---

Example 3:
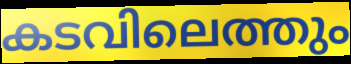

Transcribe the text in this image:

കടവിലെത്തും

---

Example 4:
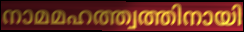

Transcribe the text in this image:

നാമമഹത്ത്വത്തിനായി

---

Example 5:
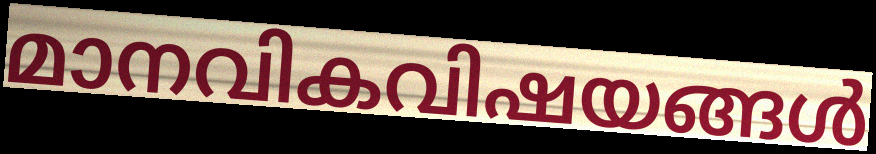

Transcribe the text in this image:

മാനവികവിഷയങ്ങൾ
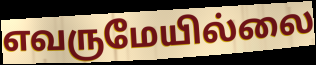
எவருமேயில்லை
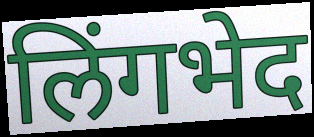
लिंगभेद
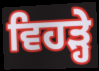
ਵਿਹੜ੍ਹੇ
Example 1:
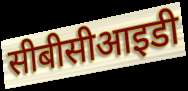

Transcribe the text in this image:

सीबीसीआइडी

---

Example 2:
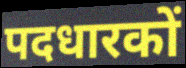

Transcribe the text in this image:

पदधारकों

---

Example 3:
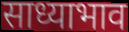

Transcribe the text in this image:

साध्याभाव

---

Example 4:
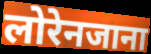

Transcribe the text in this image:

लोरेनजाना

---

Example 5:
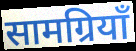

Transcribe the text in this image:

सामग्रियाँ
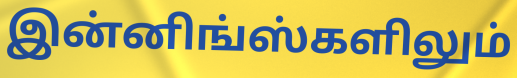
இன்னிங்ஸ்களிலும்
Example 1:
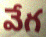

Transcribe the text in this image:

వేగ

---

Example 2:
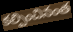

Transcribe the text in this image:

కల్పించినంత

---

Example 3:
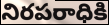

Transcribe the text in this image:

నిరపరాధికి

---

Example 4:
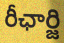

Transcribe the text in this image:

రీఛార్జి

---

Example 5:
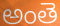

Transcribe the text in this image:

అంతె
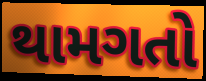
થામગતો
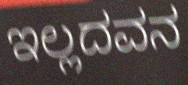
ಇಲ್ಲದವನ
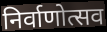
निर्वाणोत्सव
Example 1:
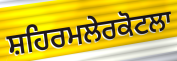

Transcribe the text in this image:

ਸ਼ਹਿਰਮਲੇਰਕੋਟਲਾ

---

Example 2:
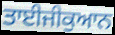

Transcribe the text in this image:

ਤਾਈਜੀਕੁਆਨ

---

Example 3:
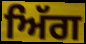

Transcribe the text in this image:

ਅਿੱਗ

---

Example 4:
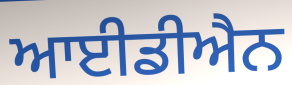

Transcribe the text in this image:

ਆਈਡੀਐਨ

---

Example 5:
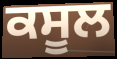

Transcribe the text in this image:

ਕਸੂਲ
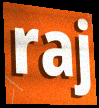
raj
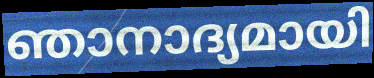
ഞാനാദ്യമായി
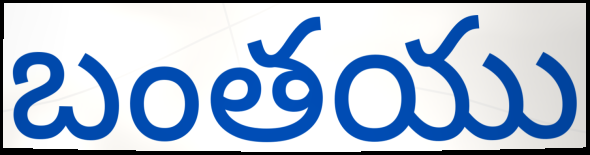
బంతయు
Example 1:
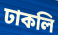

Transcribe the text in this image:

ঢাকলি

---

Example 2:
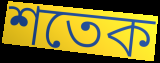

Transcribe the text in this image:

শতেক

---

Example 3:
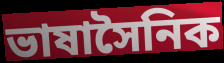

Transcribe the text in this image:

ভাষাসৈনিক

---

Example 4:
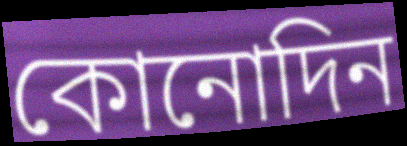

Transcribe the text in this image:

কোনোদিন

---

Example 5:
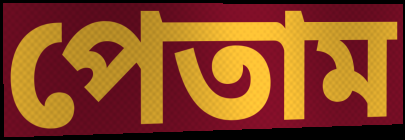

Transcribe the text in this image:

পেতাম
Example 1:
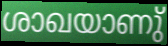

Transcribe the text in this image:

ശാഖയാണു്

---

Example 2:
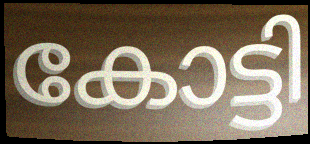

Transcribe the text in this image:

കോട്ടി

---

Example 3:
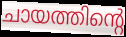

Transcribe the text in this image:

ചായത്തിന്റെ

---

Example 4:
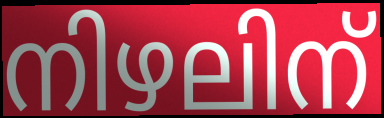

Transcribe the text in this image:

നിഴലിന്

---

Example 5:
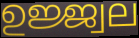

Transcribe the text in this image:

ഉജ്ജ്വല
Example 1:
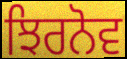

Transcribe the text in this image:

## Problem to work on
Set down the data exactly as it appears, without any images.

## Task response
---

Example 3:

Transcribe the text in this image:

കടവിലെത്തും

---

Example 4:

Transcribe the text in this image:

നാമമഹത്ത്വത്തിനായി

---

Example 5:

Transcribe the text in this image:

മാനവികവിഷയങ്ങൾ
எவருமேயில்லை
लिंगभेद
ਵਿਹੜ੍ਹੇ
Example 1:

Transcribe the text in this image:

सीबीसीआइडी

---

Example 2:

Transcribe the text in this image:

पदधारकों

---

Example 3:

Transcribe the text in this image:

साध्याभाव

---

Example 4:

Transcribe the text in this image:

लोरेनजाना

---

Example 5:

Transcribe the text in this image:

सामग्रियाँ
இன்னிங்ஸ்களிலும்
Example 1:

Transcribe the text in this image:

వేగ

---

Example 2:

Transcribe the text in this image:

కల్పించినంత

---

Example 3:

Transcribe the text in this image:

నిరపరాధికి

---

Example 4:

Transcribe the text in this image:

రీఛార్జి

---

Example 5:

Transcribe the text in this image:

అంతె
થામગતો
ಇಲ್ಲದವನ
निर्वाणोत्सव
Example 1:

Transcribe the text in this image:

ਸ਼ਹਿਰਮਲੇਰਕੋਟਲਾ

---

Example 2:

Transcribe the text in this image:

ਤਾਈਜੀਕੁਆਨ

---

Example 3:

Transcribe the text in this image:

ਅਿੱਗ

---

Example 4:

Transcribe the text in this image:

ਆਈਡੀਐਨ

---

Example 5:

Transcribe the text in this image:

ਕਸੂਲ
raj
ഞാനാദ്യമായി
బంతయు
Example 1:

Transcribe the text in this image:

ঢাকলি

---

Example 2:

Transcribe the text in this image:

শতেক

---

Example 3:

Transcribe the text in this image:

ভাষাসৈনিক

---

Example 4:

Transcribe the text in this image:

কোনোদিন

---

Example 5:

Transcribe the text in this image:

পেতাম
Example 1:

Transcribe the text in this image:

ശാഖയാണു്

---

Example 2:

Transcribe the text in this image:

കോട്ടി

---

Example 3:

Transcribe the text in this image:

ചായത്തിന്റെ

---

Example 4:

Transcribe the text in this image:

നിഴലിന്

---

Example 5:

Transcribe the text in this image:

ഉജ്ജ്വല
Example 1:

Transcribe the text in this image:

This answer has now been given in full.